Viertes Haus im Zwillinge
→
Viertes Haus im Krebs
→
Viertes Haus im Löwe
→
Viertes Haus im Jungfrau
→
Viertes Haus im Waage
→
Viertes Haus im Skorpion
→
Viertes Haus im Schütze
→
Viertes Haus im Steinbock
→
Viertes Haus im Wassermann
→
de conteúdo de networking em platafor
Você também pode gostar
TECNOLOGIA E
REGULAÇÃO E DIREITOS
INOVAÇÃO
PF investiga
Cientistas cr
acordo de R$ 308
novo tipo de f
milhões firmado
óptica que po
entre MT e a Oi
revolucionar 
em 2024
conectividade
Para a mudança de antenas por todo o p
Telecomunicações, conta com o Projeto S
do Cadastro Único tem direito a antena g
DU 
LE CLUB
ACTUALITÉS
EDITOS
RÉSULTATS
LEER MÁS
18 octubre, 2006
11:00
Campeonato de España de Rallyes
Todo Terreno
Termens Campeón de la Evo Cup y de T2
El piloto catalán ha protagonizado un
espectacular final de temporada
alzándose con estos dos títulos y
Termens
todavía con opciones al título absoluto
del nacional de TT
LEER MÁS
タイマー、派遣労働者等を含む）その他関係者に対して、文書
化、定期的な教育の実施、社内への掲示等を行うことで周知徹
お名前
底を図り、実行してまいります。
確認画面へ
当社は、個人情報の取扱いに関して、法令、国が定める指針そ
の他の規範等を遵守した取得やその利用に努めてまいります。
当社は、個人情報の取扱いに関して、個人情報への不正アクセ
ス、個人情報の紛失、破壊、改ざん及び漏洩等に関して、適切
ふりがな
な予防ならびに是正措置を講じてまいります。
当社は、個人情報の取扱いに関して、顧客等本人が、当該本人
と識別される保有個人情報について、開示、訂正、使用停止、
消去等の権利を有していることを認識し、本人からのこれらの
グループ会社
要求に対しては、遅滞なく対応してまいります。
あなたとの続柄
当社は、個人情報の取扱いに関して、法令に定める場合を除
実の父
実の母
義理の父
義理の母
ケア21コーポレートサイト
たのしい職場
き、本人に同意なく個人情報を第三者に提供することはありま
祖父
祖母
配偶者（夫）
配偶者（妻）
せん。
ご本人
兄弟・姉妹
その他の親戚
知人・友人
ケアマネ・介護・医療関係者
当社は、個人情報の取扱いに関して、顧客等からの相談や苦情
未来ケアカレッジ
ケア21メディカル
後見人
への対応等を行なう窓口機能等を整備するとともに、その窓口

# [Exercise objective]
Starting at the line with "当社は、個人情報の取扱いに関して、法令、国が定める指針そ", print each remaining line of the listing above exactly as it appears.

# [Response]
当社は、個人情報の取扱いに関して、法令、国が定める指針そ
の他の規範等を遵守した取得やその利用に努めてまいります。
当社は、個人情報の取扱いに関して、個人情報への不正アクセ
ス、個人情報の紛失、破壊、改ざん及び漏洩等に関して、適切
ふりがな
な予防ならびに是正措置を講じてまいります。
当社は、個人情報の取扱いに関して、顧客等本人が、当該本人
と識別される保有個人情報について、開示、訂正、使用停止、
消去等の権利を有していることを認識し、本人からのこれらの
グループ会社
要求に対しては、遅滞なく対応してまいります。
あなたとの続柄
当社は、個人情報の取扱いに関して、法令に定める場合を除
実の父
実の母
義理の父
義理の母
ケア21コーポレートサイト
たのしい職場
き、本人に同意なく個人情報を第三者に提供することはありま
祖父
祖母
配偶者（夫）
配偶者（妻）
せん。
ご本人
兄弟・姉妹
その他の親戚
知人・友人
ケアマネ・介護・医療関係者
当社は、個人情報の取扱いに関して、顧客等からの相談や苦情
未来ケアカレッジ
ケア21メディカル
後見人
への対応等を行なう窓口機能等を整備するとともに、その窓口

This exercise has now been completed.